Metropolis is up there with Nosferatu and The Cabinet of Dr. Caligari as cornerstones of German Expressionism. Based on Thea von Harbou's 1925 novel, it's filled with all the angular shadows and modernist visuals you can expect from the Weimar period.
Directed by Austrian film legend Fritz Lang, Metropolis is more art than story as it takes place in an industrialized, Orwellian dystopia.
Below the stylistic skyscrapers and famous poster "Maschinenmensch" (Machine-Person) is a slum of maltreated laborers. It's a lot like our own world, but exaggerated and simplified.
3. 2001: A Space Odyssey (1968)
HAL from Stanley Kubrick's legendary 2001: A Space Odyssey is basically pure evil in computer form. Short for HAL 9000, the glowing red fisheye is mega creepy considering it's just a lens.
Voiced by Douglas Rain in an eerily monotone accent, HAL is devoid of any human emotion. In fact, it even goes so far as to sabotage Dr. Dave Bowman's (played by Keir Dullea) space mission.
The plot is pretty difficult to sum up in just a few sentences as the film is notoriously elliptical, but it's essentially an operatic vision of the future where mankind is at the folly of technology.
Based on a 1951 short story written by Arthur C. Clarke, 2001: A Space Odyssey is an epic and existential sci-fi classic that pioneered both the genre and cinematic special effects.
2. Blade Runner (1982)
The Replicants of Blade Runner aren't exactly villains, but they do pose a threat to society. Manufactured by the Tyrell company in a dystopian Los Angeles, Replicants are bio-beings who look just like humans and are able to do most human things better than humans can.
A subtle metaphor for immigration, Replicants are made illegal out of fear that they'll take people's jobs, homes and lives.
The protagonist Rick Deckard (played by Harrison Ford) is assigned to track down and terminate four illegal Replicants who have escaped their off-world colony. Unluckily for him, he falls in love with one, and by the end of the movie, it's implied that he's one too (without realizing it).
Ridley Scott's adaptation of Philip K. Dick's 1968 novel Do Androids Dream of Electric Sheep? initially received lukewarm reviews, but soon gathered a huge cult following.
1. A.I. Artificial Intelligence (2001)
Half the artificial intelligences on this list are villains, the other half are complex anti-heroes, and then there's David.

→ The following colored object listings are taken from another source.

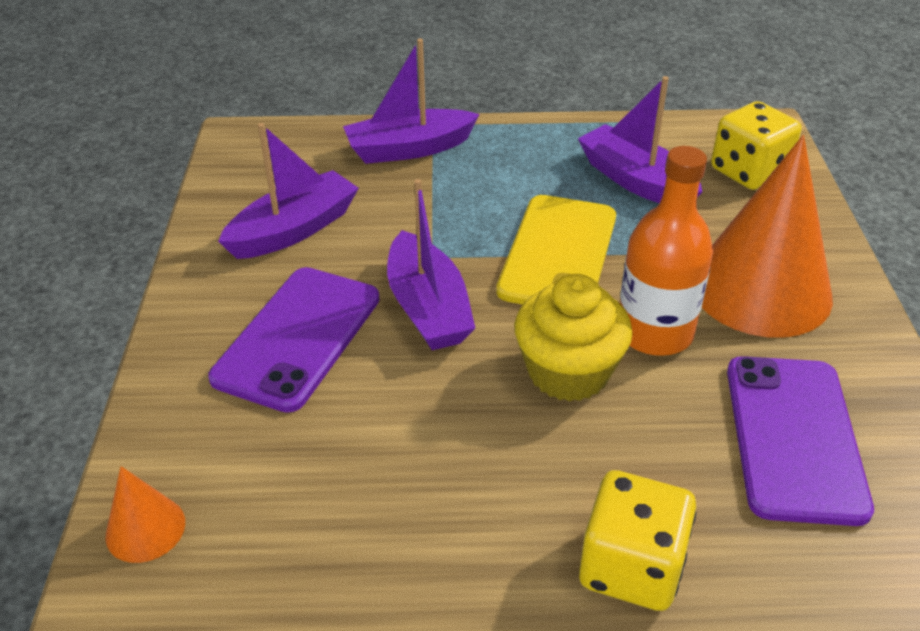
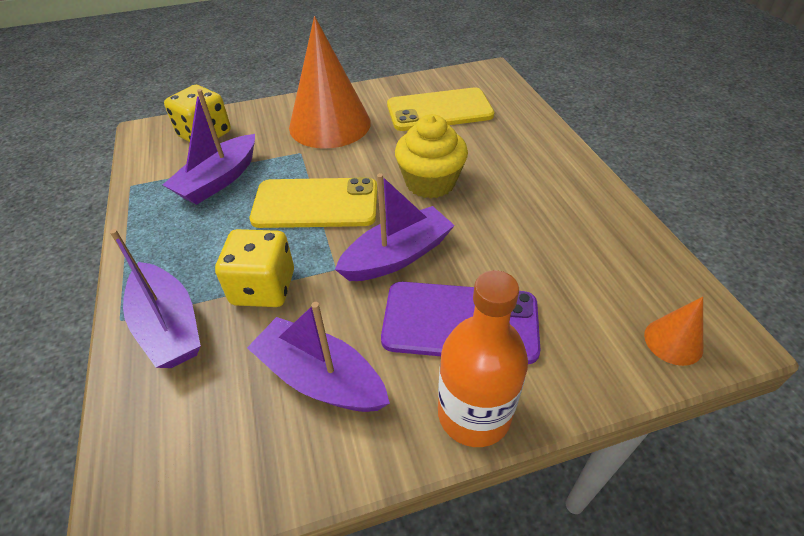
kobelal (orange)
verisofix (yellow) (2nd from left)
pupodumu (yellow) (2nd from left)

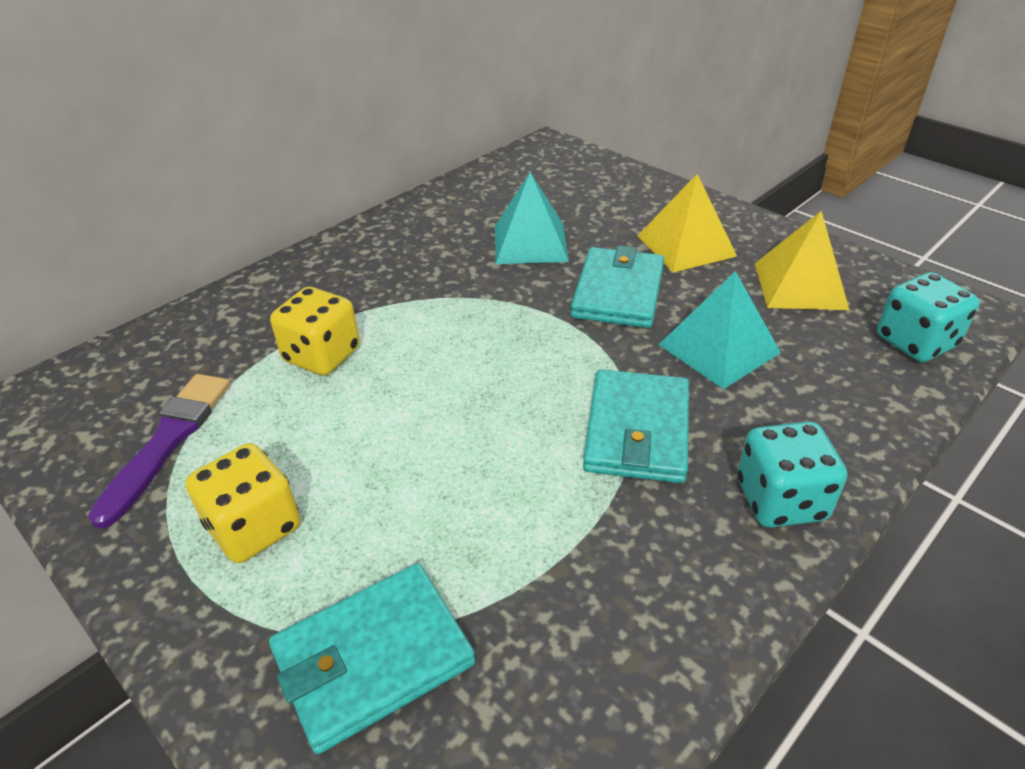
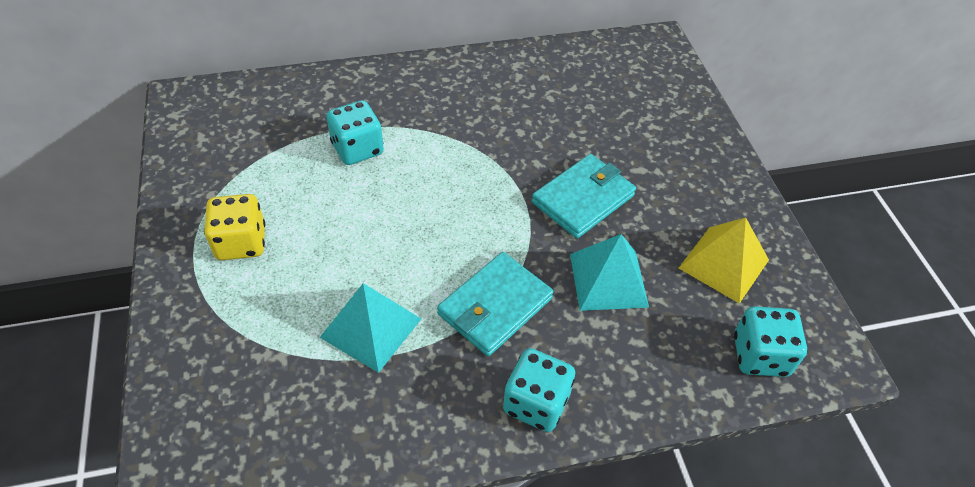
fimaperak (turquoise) (1st from left)
fimaperak (yellow) (1st from left in the first image)
pupodumu (turquoise) (1st from left)
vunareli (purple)
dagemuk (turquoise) (1st from left in the first image)

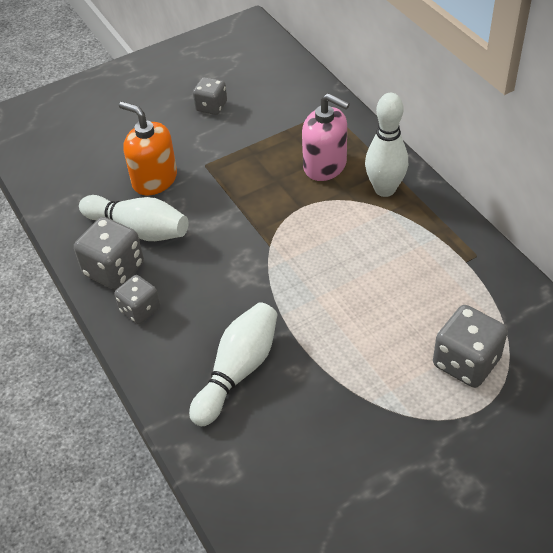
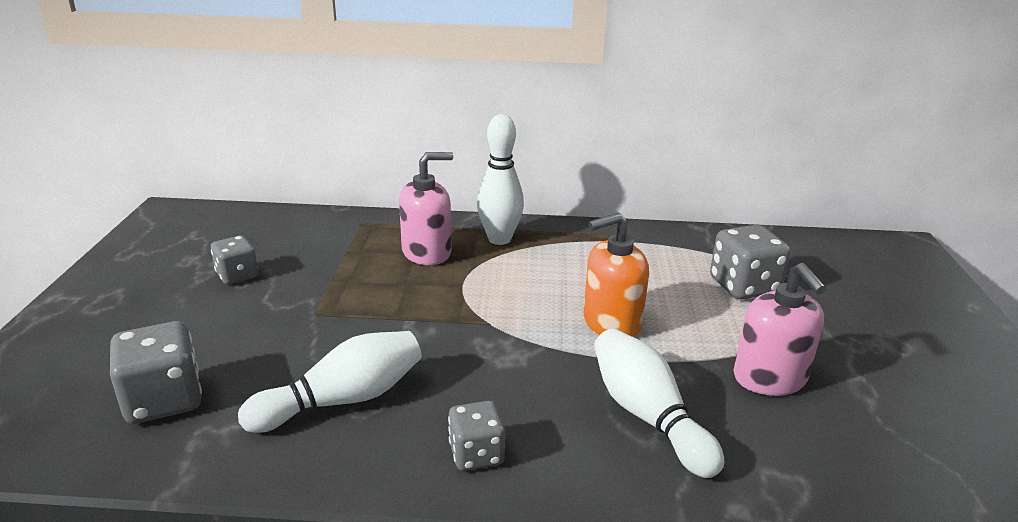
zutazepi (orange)
pupodumu (grey) (1st from left)
zutazepi (pink) (2nd from left)

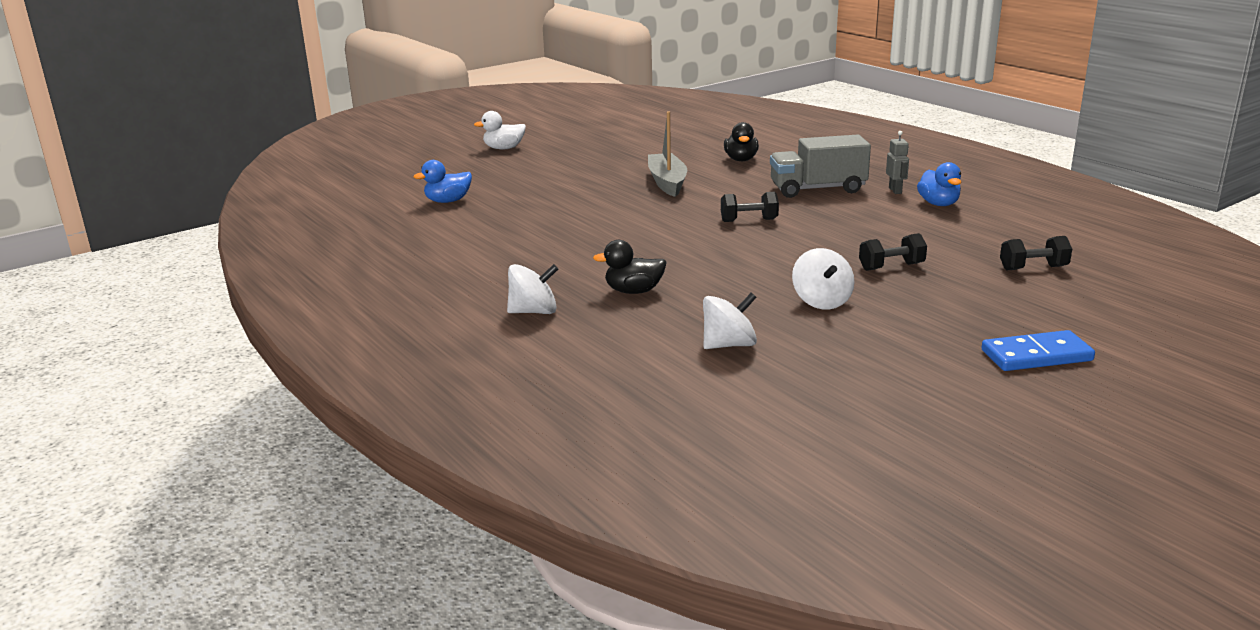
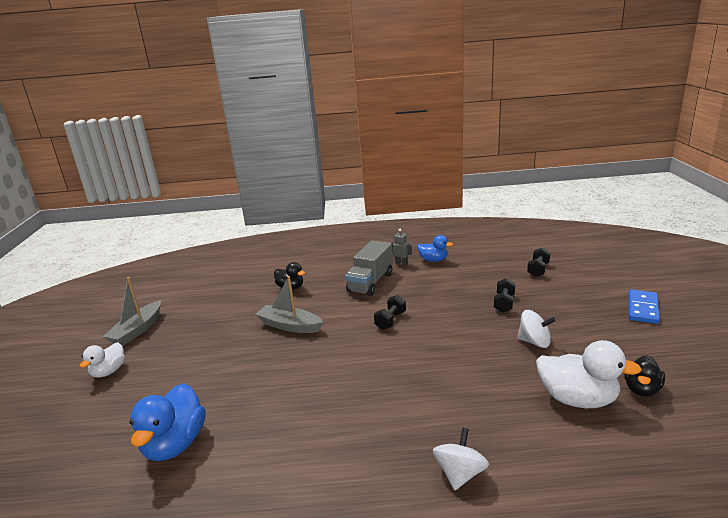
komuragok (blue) (1st from left)
komuragok (black) (2nd from left)
komuragok (white) (2nd from left)
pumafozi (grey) (1st from left)

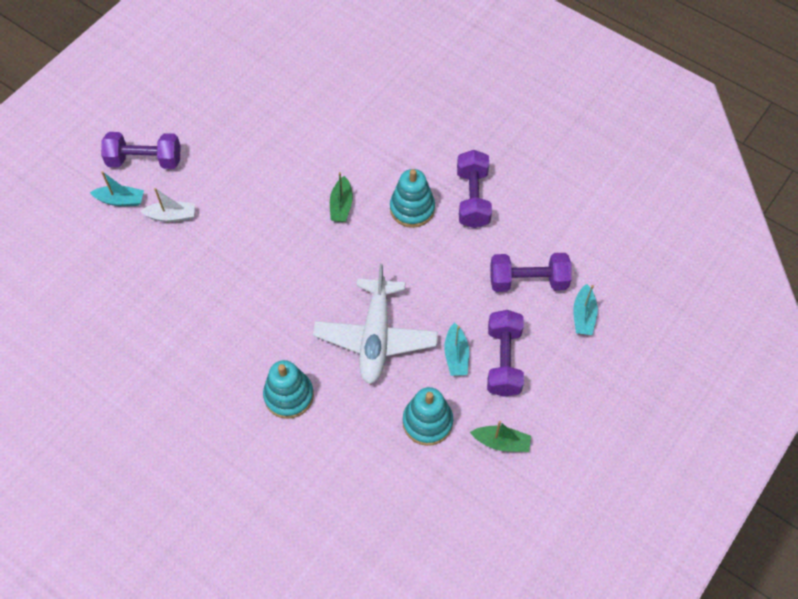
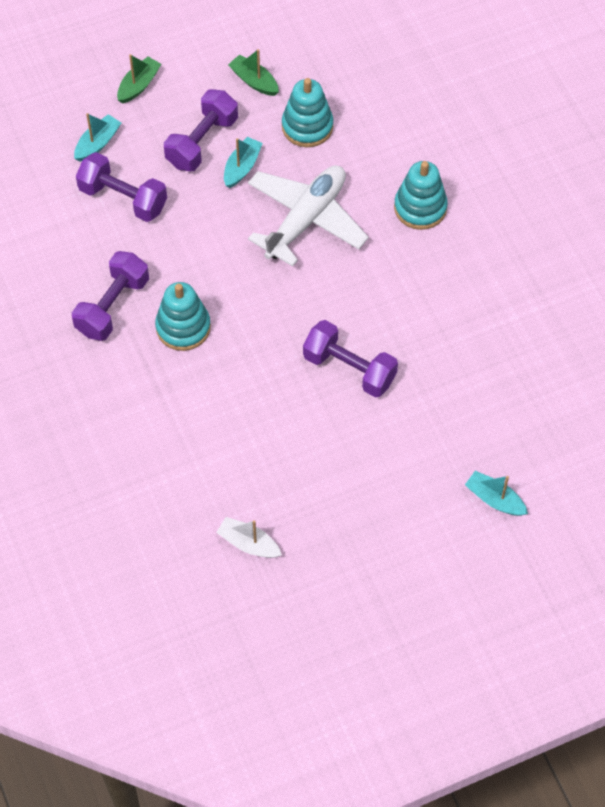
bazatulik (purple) (4th from left)
pumafozi (green) (1st from left)
pumafozi (white)

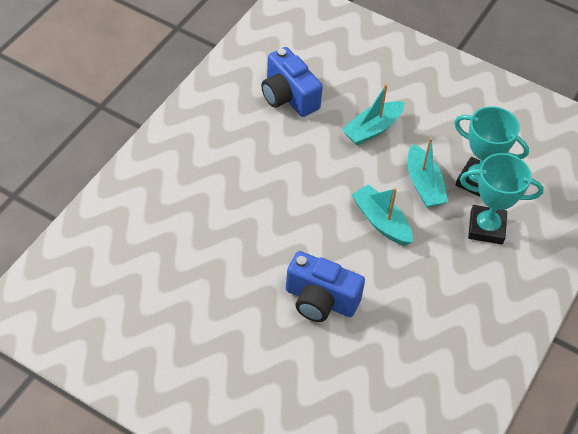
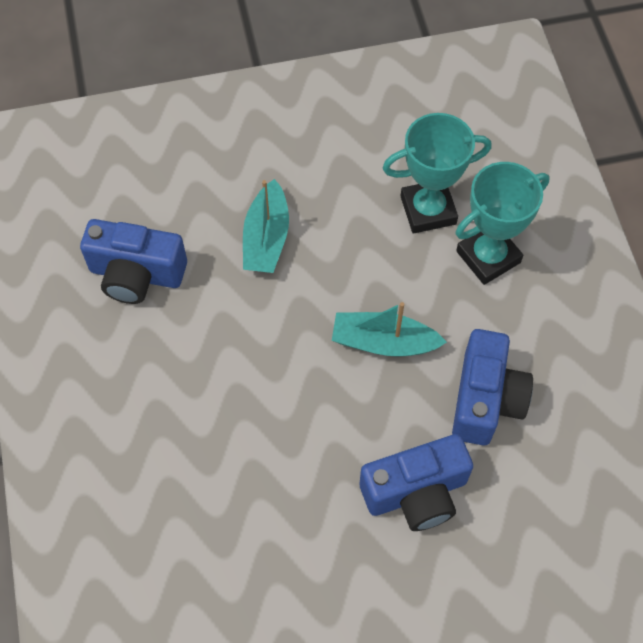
pumafozi (turquoise) (3rd from left in the first image)
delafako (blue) (3rd from left)

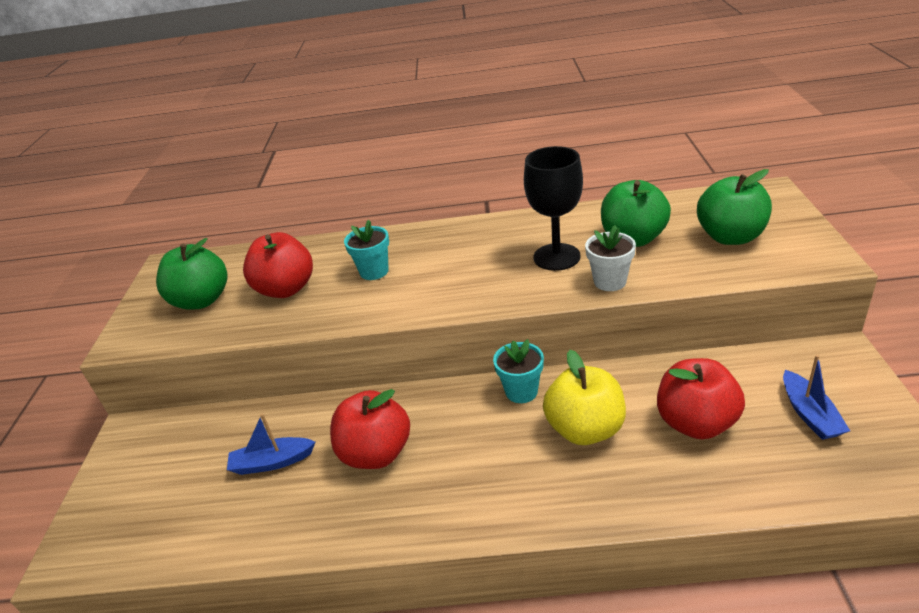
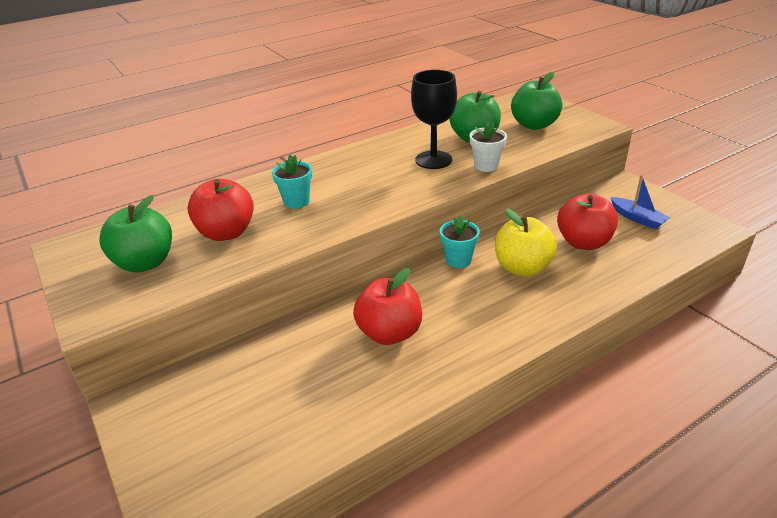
pumafozi (blue) (1st from left in the first image)

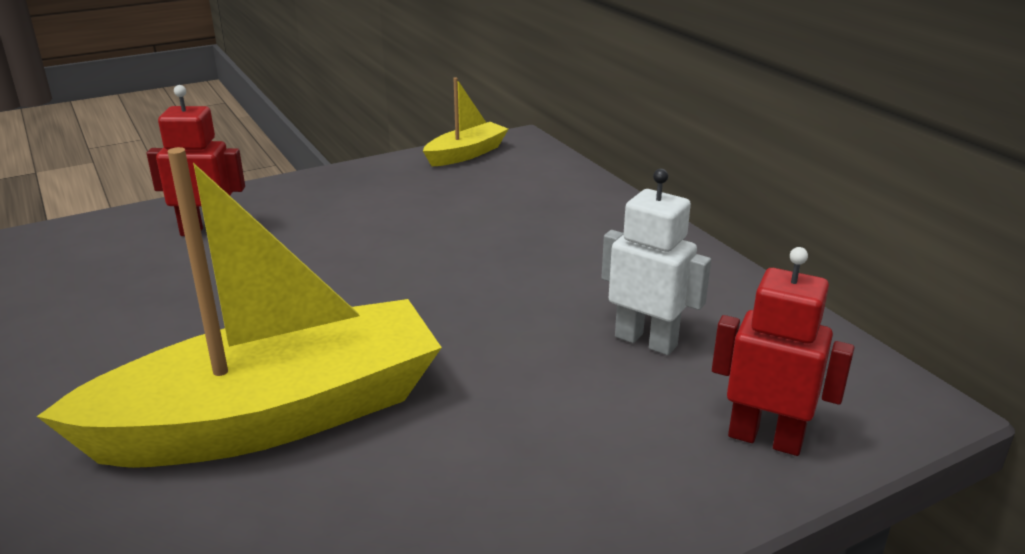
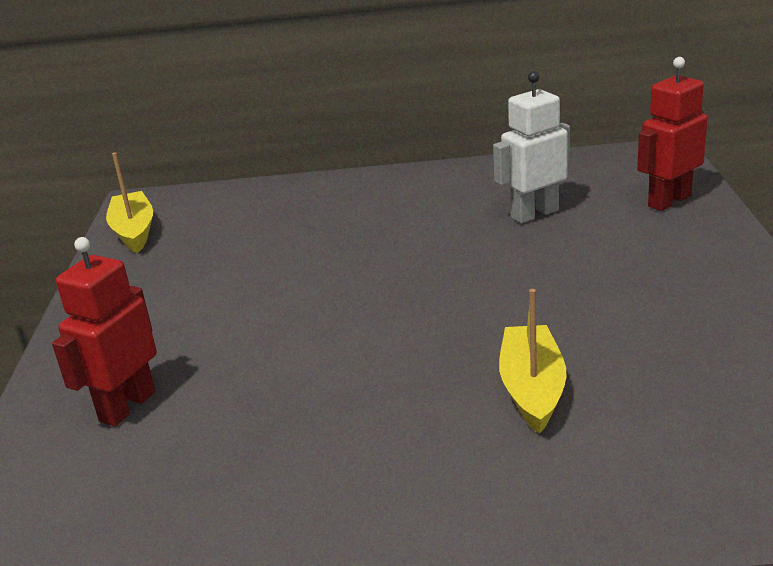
pumafozi (yellow) (2nd from left)

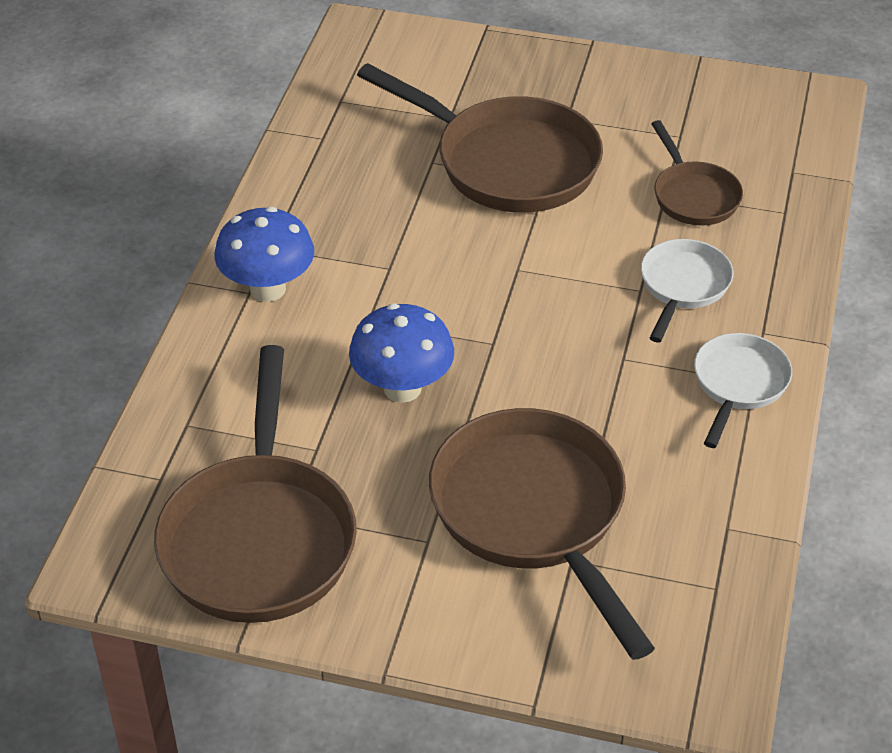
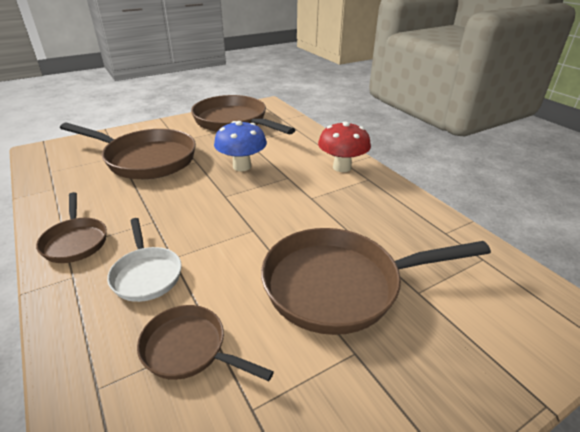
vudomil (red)
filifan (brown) (1st from left)

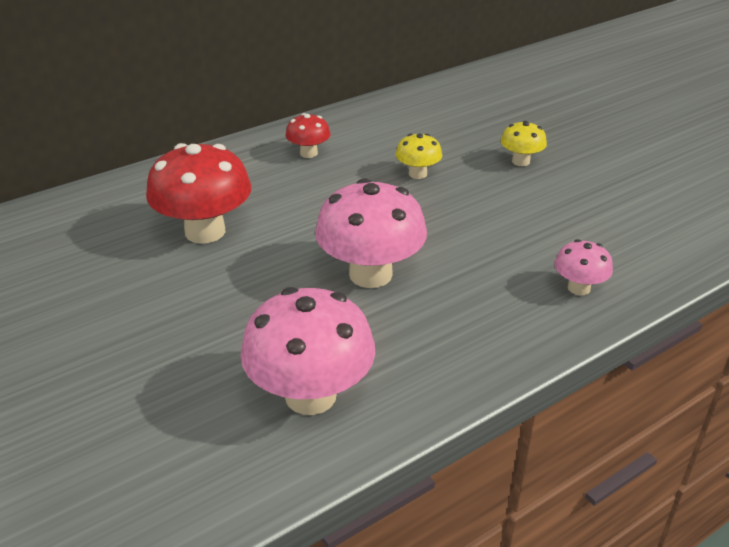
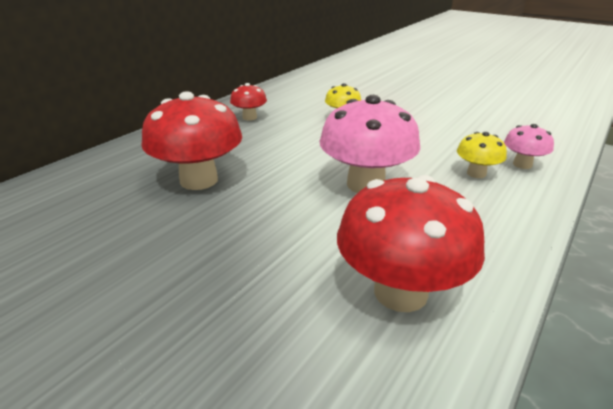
vudomil (yellow) (2nd from left)
vudomil (red) (3rd from left)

Global warming is on the rise in Steven Spielberg's beloved family sci-fi, and the world's population is dropping. In response, spooky humanoid Mecha robots—capable of intricate thought but emotionally stunted—have been created. One of those robots is David.
Even though he isn't a human, we can't help but love David. Played by Haley Joel Osment, he's given to a couple who have recently lost their son, and though their connection to David is initially uneasy, the two learn to love (or at least care for) him.
When the Mecha race is threatened with destruction, David escapes to a resort town alongside fellow robot prostitute Gigolo Joe. As David becomes increasingly realistic, we become more sympathetic to his emotions, especially when he wishes to become a "real boy."